In the third video clip, the leadership of the union temporarily lose control of the meeting, as a speaker from the floor raises the issue of how much money Don Pepe and his colleagues make personally from their role in organising the zafra (harvest). The clip begins with Don Pepe assuring the meeting that he himself makes nothing ("nada"). His persecutor expresses a certain scepticism about this claim, so he proceeds to elaborate. The questioner then asks which members of the union committee are salaried employees paid for their work. Don Pepe lists the individuals who receive a salary, referring to them by their nicknames. This leads him into further difficulties, since the questioner then raises the subject of the union's chemist ("el químico"). The role of the chemist is to check the mill's assessment of the quality of the cane delivered and its sucrose content, to ensure that the grower receives a fair price according to the standard tariffs.

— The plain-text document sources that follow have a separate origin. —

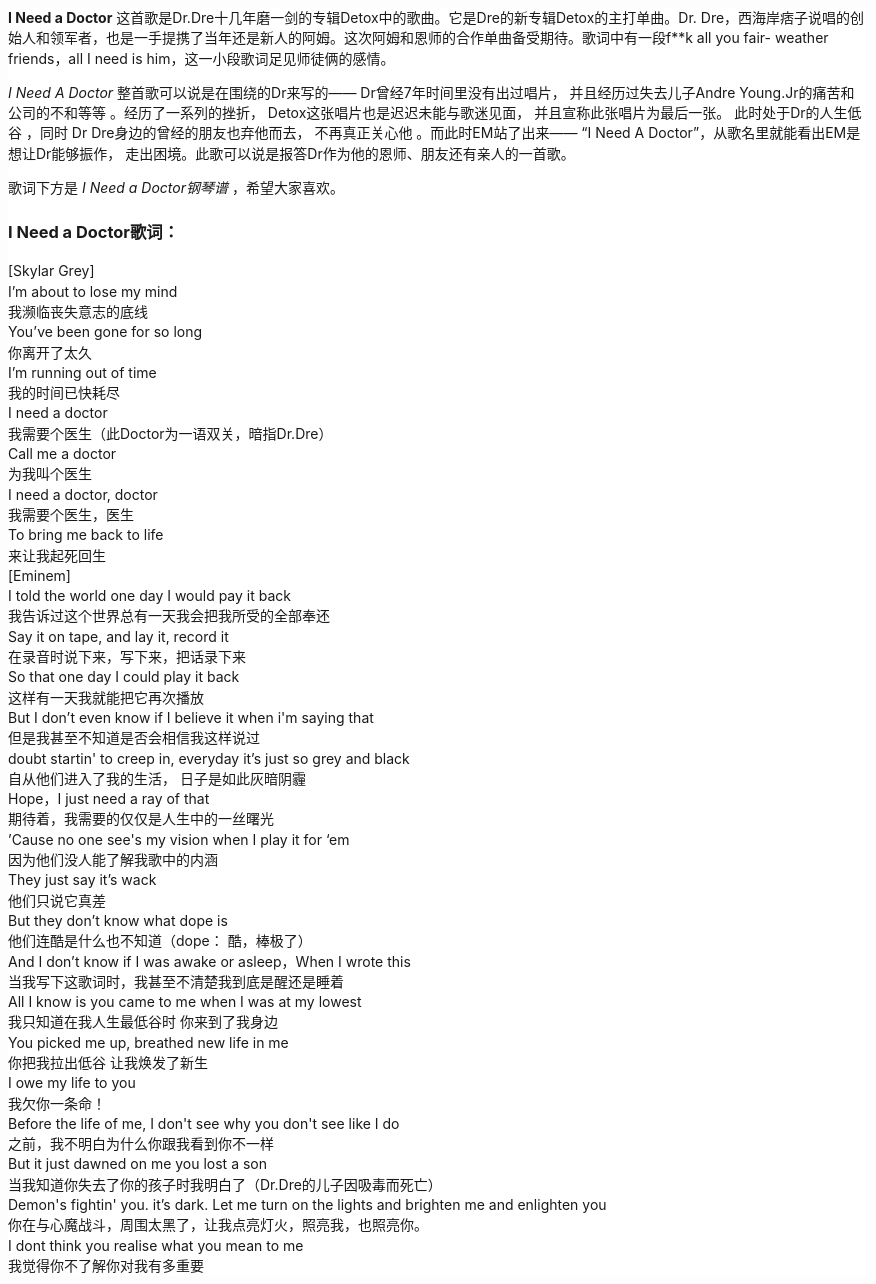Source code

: 

**I Need a Doctor** 这首歌是Dr.Dre十几年磨一剑的专辑Detox中的歌曲。它是Dre的新专辑Detox的主打单曲。Dr.
Dre，西海岸痞子说唱的创始人和领军者，也是一手提携了当年还是新人的阿姆。这次阿姆和恩师的合作单曲备受期待。歌词中有一段f**k all you fair-
weather friends，all I need is him，这一小段歌词足见师徒俩的感情。

_I Need A Doctor_ 整首歌可以说是在围绕的Dr来写的—— Dr曾经7年时间里没有出过唱片， 并且经历过失去儿子Andre
Young.Jr的痛苦和公司的不和等等 。经历了一系列的挫折， Detox这张唱片也是迟迟未能与歌迷见面， 并且宣称此张唱片为最后一张。
此时处于Dr的人生低谷 ，同时 Dr Dre身边的曾经的朋友也弃他而去， 不再真正关心他 。而此时EM站了出来—— “I Need A
Doctor”，从歌名里就能看出EM是想让Dr能够振作， 走出困境。此歌可以说是报答Dr作为他的恩师、朋友还有亲人的一首歌。

歌词下方是 _I Need a Doctor钢琴谱_ ，希望大家喜欢。

### I Need a Doctor歌词：

[Skylar Grey]  
I’m about to lose my mind  
我濒临丧失意志的底线  
You’ve been gone for so long  
你离开了太久  
I’m running out of time  
我的时间已快耗尽  
I need a doctor  
我需要个医生（此Doctor为一语双关，暗指Dr.Dre）  
Call me a doctor  
为我叫个医生  
I need a doctor, doctor  
我需要个医生，医生  
To bring me back to life  
来让我起死回生  
[Eminem]  
I told the world one day I would pay it back  
我告诉过这个世界总有一天我会把我所受的全部奉还  
Say it on tape, and lay it, record it  
在录音时说下来，写下来，把话录下来  
So that one day I could play it back  
这样有一天我就能把它再次播放  
But I don’t even know if I believe it when i'm saying that  
但是我甚至不知道是否会相信我这样说过  
doubt startin' to creep in, everyday it’s just so grey and black  
自从他们进入了我的生活， 日子是如此灰暗阴霾  
Hope，I just need a ray of that  
期待着，我需要的仅仅是人生中的一丝曙光  
’Cause no one see's my vision when I play it for ‘em  
因为他们没人能了解我歌中的内涵  
They just say it’s wack  
他们只说它真差  
But they don’t know what dope is  
他们连酷是什么也不知道（dope： 酷，棒极了）  
And I don’t know if I was awake or asleep，When I wrote this  
当我写下这歌词时，我甚至不清楚我到底是醒还是睡着  
All I know is you came to me when I was at my lowest  
我只知道在我人生最低谷时 你来到了我身边  
You picked me up, breathed new life in me  
你把我拉出低谷 让我焕发了新生  
I owe my life to you  
我欠你一条命！  
Before the life of me, I don't see why you don't see like I do  
之前，我不明白为什么你跟我看到你不一样  
But it just dawned on me you lost a son  
当我知道你失去了你的孩子时我明白了（Dr.Dre的儿子因吸毒而死亡）  
Demon's fightin' you. it’s dark. Let me turn on the lights and brighten me and
enlighten you  
你在与心魔战斗，周围太黑了，让我点亮灯火，照亮我，也照亮你。  
I dont think you realise what you mean to me  
我觉得你不了解你对我有多重要  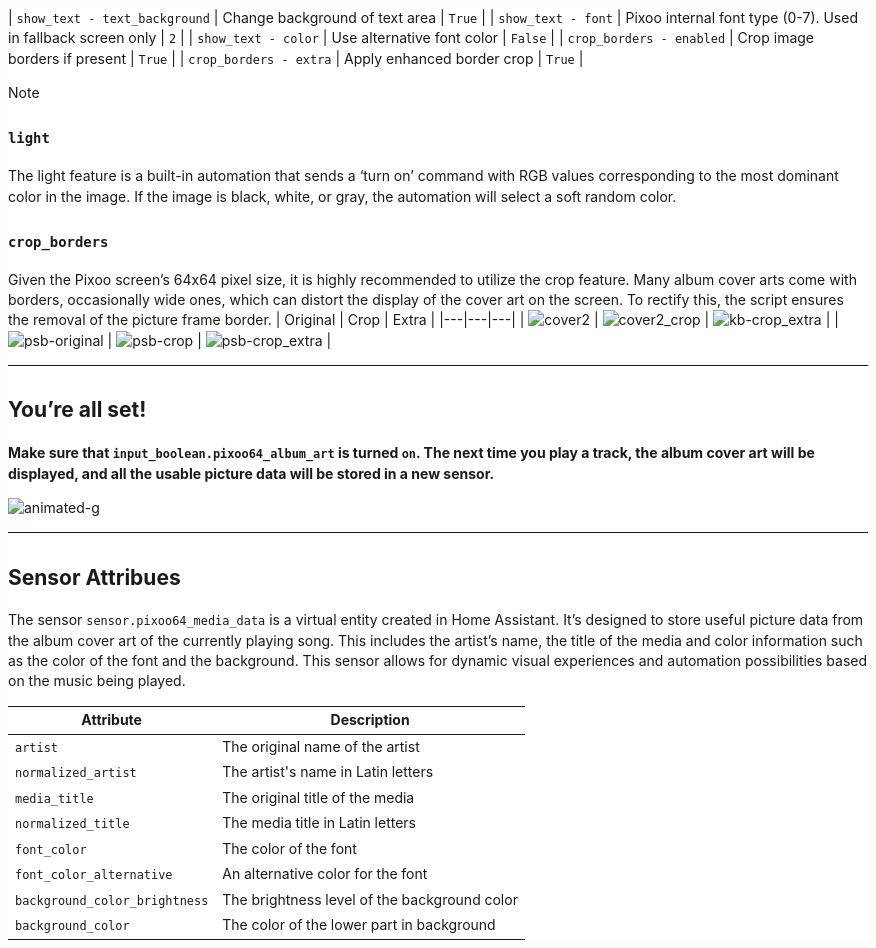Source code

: | `show_text - text_background` | Change background of text area | `True` |
| `show_text - font` | Pixoo internal font type (0-7). Used in fallback screen only | `2` |
| `show_text - color` | Use alternative font color | `False` |
| `crop_borders - enabled` | Crop image borders if present | `True` |
| `crop_borders - extra` | Apply enhanced border crop | `True` |

> [!NOTE]
> ### `light`
> The light feature is a built-in automation that sends a ‘turn on’ command with RGB values corresponding to the most dominant color in the image. If the image is black, white, or gray, the automation will select a soft random color.
> 
> ### `crop_borders`
> Given the Pixoo screen’s 64x64 pixel size, it is highly recommended to utilize the crop feature. Many album cover arts come with borders, occasionally wide ones, which can distort the display of the cover art on the screen. To rectify this, the script ensures the removal of the picture frame border.
> | Original | Crop | Extra |
> |---|---|---|
> | ![cover2](https://github.com/idodov/pixoo64-media-album-art/assets/19820046/71fda47e-f4fe-4142-9303-16d95d2c109e) | ![cover2_crop](https://github.com/idodov/pixoo64-media-album-art/assets/19820046/ad32fb20-7b94-4795-a1af-16148dac473f) | ![kb-crop_extra](https://github.com/idodov/pixoo64-media-album-art/assets/19820046/4e6bec64-0fa3-4bb3-a863-9e1ace780b58) |
> | ![psb-original](https://github.com/idodov/pixoo64-media-album-art/assets/19820046/beb0d74c-5a27-4ad8-b7a8-f11f6ae8d3ea) | ![psb-crop](https://github.com/idodov/pixoo64-media-album-art/assets/19820046/efc4f44a-4c7d-4aca-b1bf-a158b252b26d) | ![psb-crop_extra](https://github.com/idodov/pixoo64-media-album-art/assets/19820046/b25cc2e7-aa22-4e73-9c7a-b30ea4ec73fb) |
____________
## You’re all set!
**Make sure that `input_boolean.pixoo64_album_art` is turned `on`. The next time you play a track, the album cover art will be displayed, and all the usable picture data will be stored in a new sensor.**

![animated-g](https://github.com/idodov/pixoo64-media-album-art/assets/19820046/2a716425-dd65-429c-be0f-13acf862cb10)
_____________
## Sensor Attribues
The sensor  `sensor.pixoo64_media_data` is a virtual entity created in Home Assistant. It’s designed to store useful picture data from the album cover art of the currently playing song. This includes the artist’s name, the title of the media and color information such as the color of the font and the background. This sensor allows for dynamic visual experiences and automation possibilities based on the music being played.

| Attribute | Description |
|---|---|
| `artist` | The original name of the artist |
| `normalized_artist` | The artist's name in Latin letters |
| `media_title` | The original title of the media |
| `normalized_title` | The media title in Latin letters |
| `font_color` | The color of the font |
| `font_color_alternative` | An alternative color for the font |
| `background_color_brightness` | The brightness level of the background color |
| `background_color` | The color of the lower part in background |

There is always a suspicion on the part of growers whose can is discounted for quality defects that the chemist is being paid off by the mill management so that the mill can get the cane more cheaply. This was a commonplace accusation, and the whole attack on the leadership had an almost ritual quality, characteristic of all peasant organisations in Mexico. It did, however, reflect the fact that leaderships were frequently suborned, and corrupt practice by peasant office holders was widespread, though it reflected their role in a larger power structure in which corruption existed at all levels. The Santa Clara chemist was a particularly easy target, not simply because of his job, but also because of other aspects of his personal behaviour and character. As is generally the case, the welter of accusations did not lead to any significant result: the meeting was apparently satisfied by the cathartic experience of raising the issue, which also compensated for the majority of growers' implicit acceptance of their powerlessness to improve the returns to their labour through a strike which would probably prove ineffectual. Nevertheless, Don Pepe's group was, in fact, subsequently ousted.